1. ## Unbounded Sequence

Define a sequence s(sub n) by s(sub 1) = 1, s(sub n+1) = (s(sub n) )+ (s(sub n)/(1+s(sub n)^2)) for n greater than/equal to one. Show this sequence is unbounded.

2. Originally Posted by kjwill1776
Define a sequence s(sub n) by s(sub 1) = 1, s(sub n+1) = (s(sub n) )+ (s(sub n)/(1+s(sub n)^2)) for n greater than/equal to one. Show this sequence is unbounded.
It's an increasing sequence. So if it is bounded then it will converge. Show that this can't happen.

3. Originally Posted by Opalg
It's an increasing sequence.

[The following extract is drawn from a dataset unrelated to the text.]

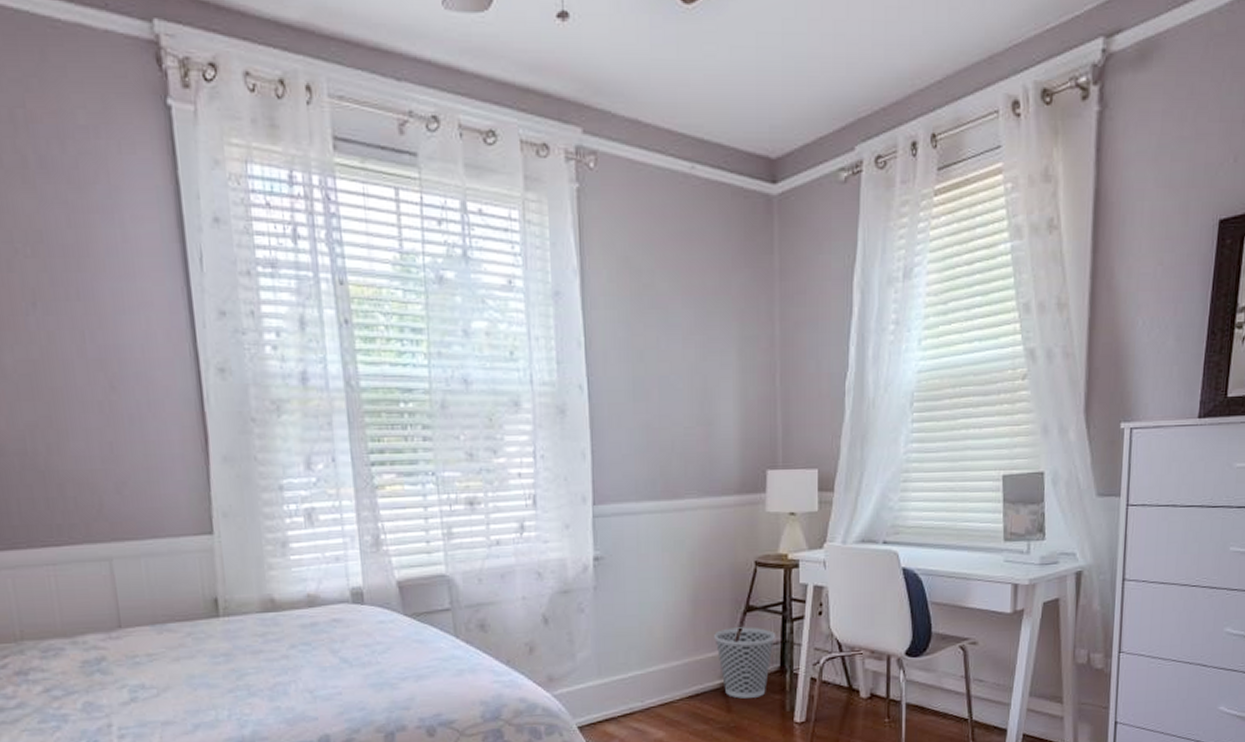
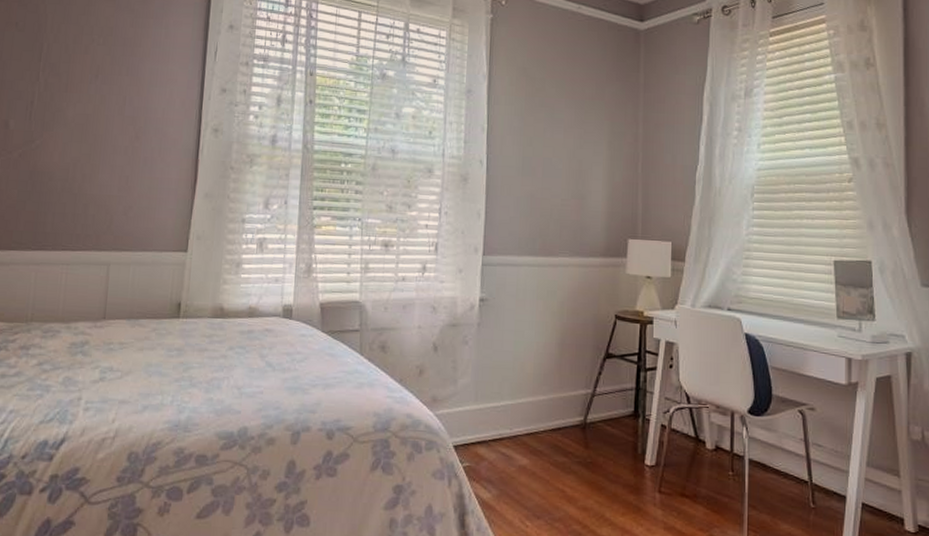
wastebasket: present [714,627,776,699] -> none [577,371,631,438]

So if it is bounded then it will converge. Show that this can't happen.
How would I go about showing that this sequence can't converge?

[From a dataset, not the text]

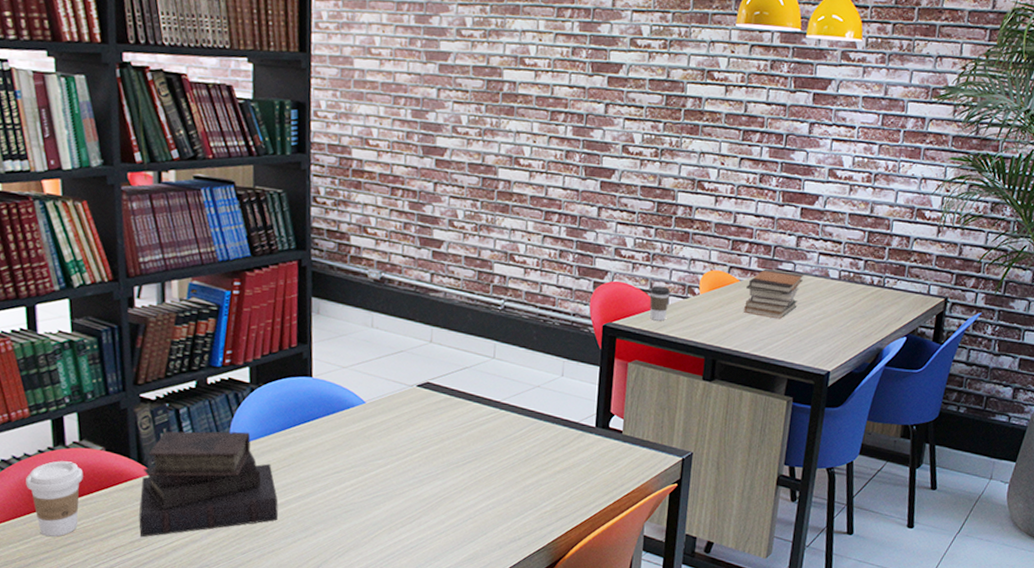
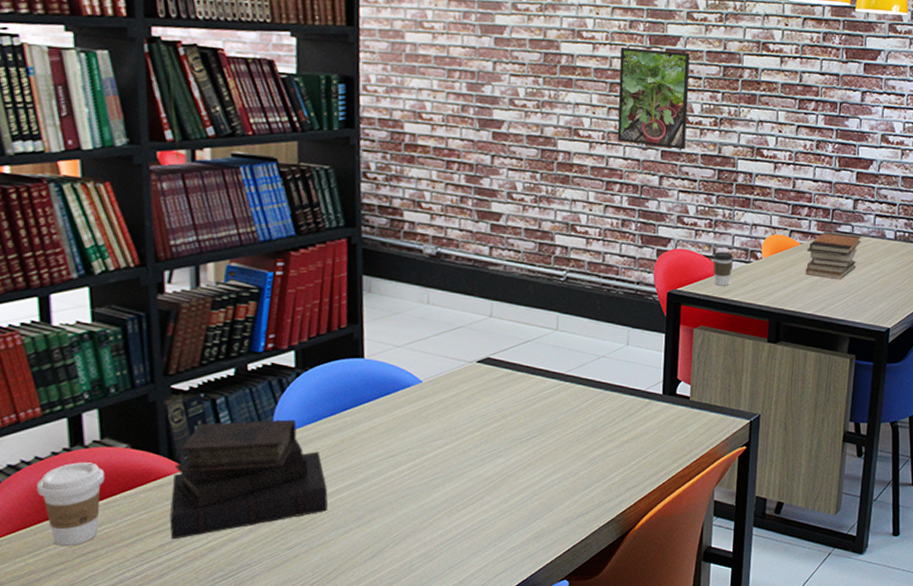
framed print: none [557,75,632,181] -> present [617,47,690,150]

4. Originally Posted by kjwill1776
How would I go about showing that this sequence can't converge?
Suppose that it does converge, to a limit $l$. Let $n\to\infty$ in the recurrence relation $s_{n+1} = s_n + s_n/(1+s_n^2)$, and you see that $l = l + l/(1+l^2)$. Therefore $l=0$. But that is impossible, because $s_1=1$, and the sequence is increasing, so its limit cannot be less than 1.